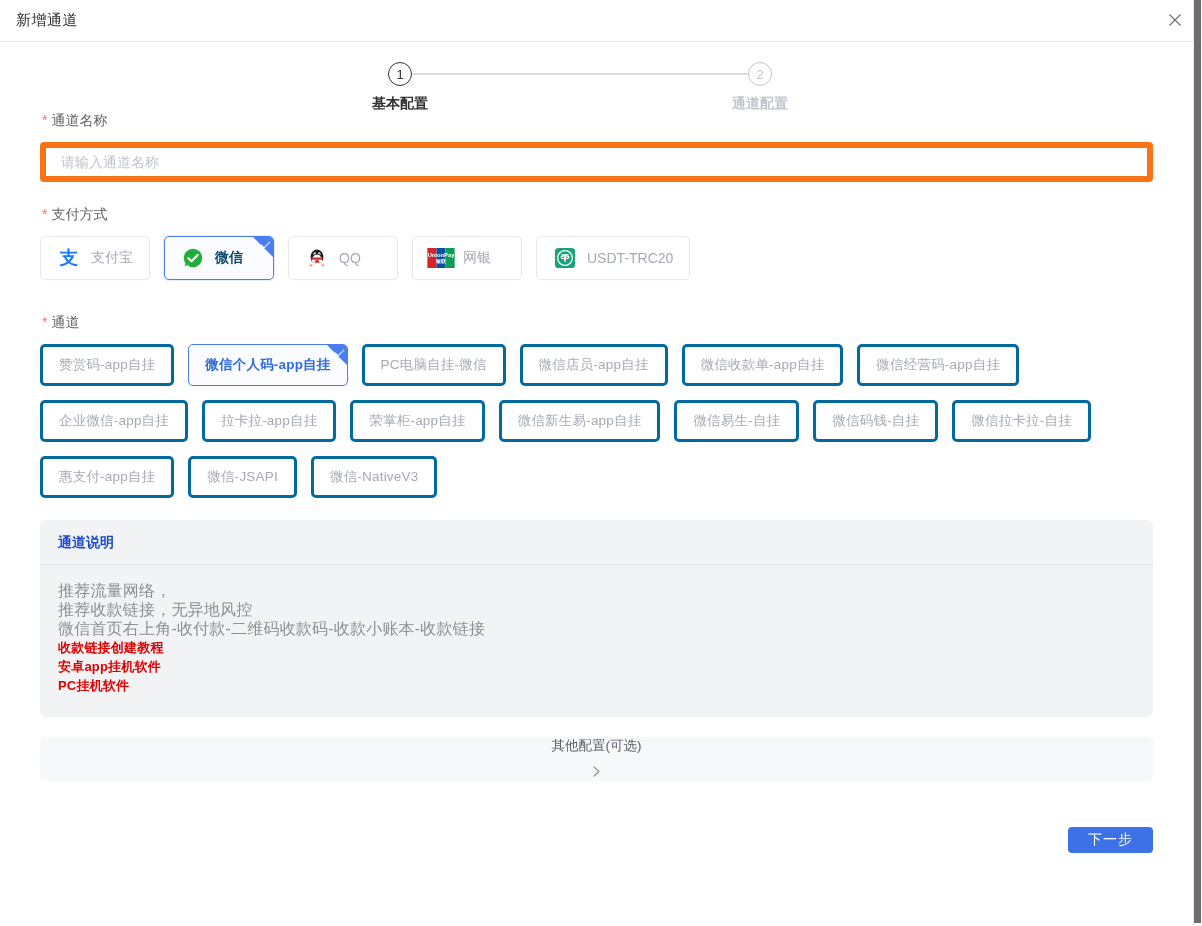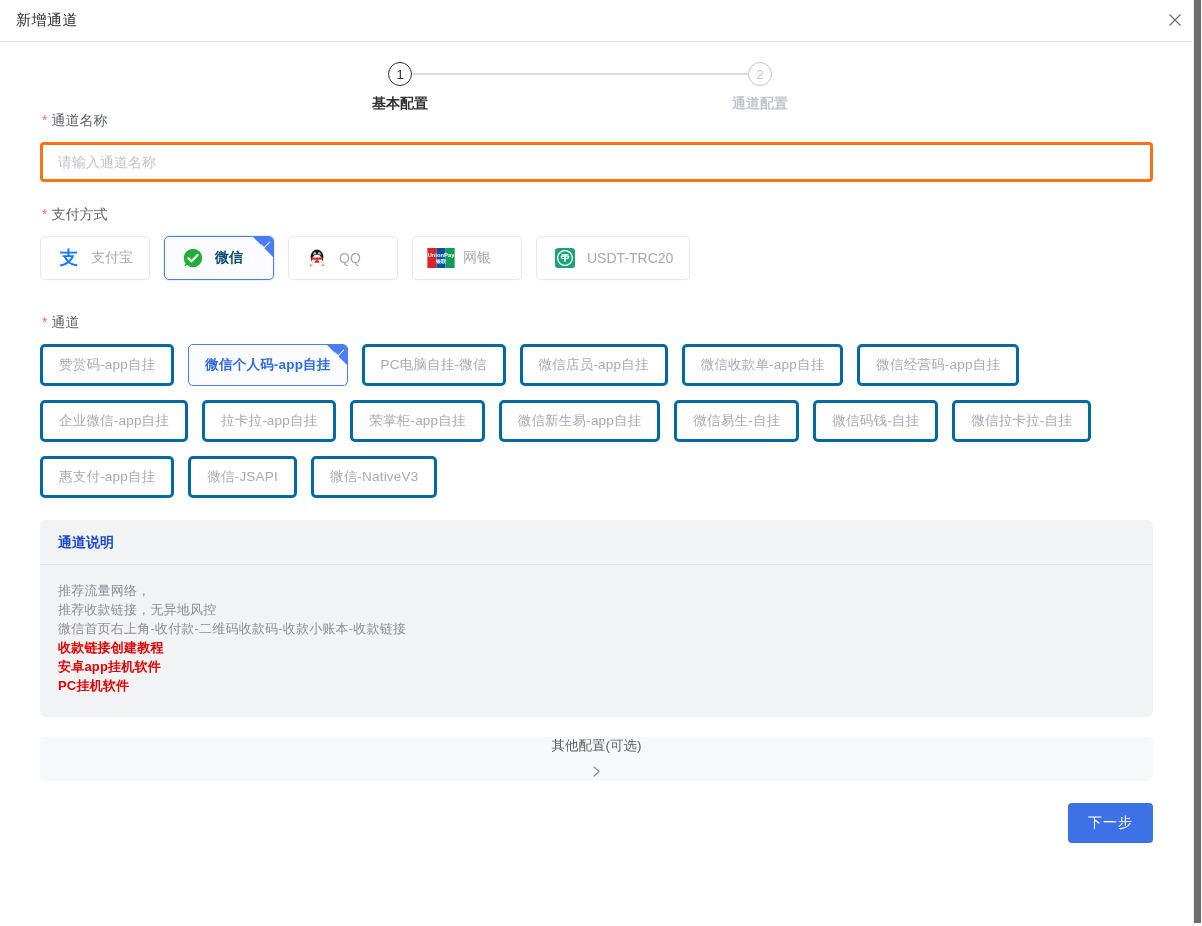--- a/index.html
+++ b/index.html
@@ -76,7 +76,7 @@
 
   
   .text-input{
-    width:1113px; height:40px; border:3px solid #f97316; border-radius:4px;
+    width:1113px; height:40px; border:6px solid #f97316; border-radius:4px;
     padding:0 15px; font-size:14px; color:#606266; outline:none;
     font-family:inherit; background:#fff;
   }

- _Work required_: I need exact copies of the lines from the one holding "border:6px solid #f97316; border-radius:4px;" through the end of the records above, and nothing beyond them.

- _Answer space_:
+    width:1113px; height:40px; border:6px solid #f97316; border-radius:4px;
     padding:0 15px; font-size:14px; color:#606266; outline:none;
     font-family:inherit; background:#fff;
   }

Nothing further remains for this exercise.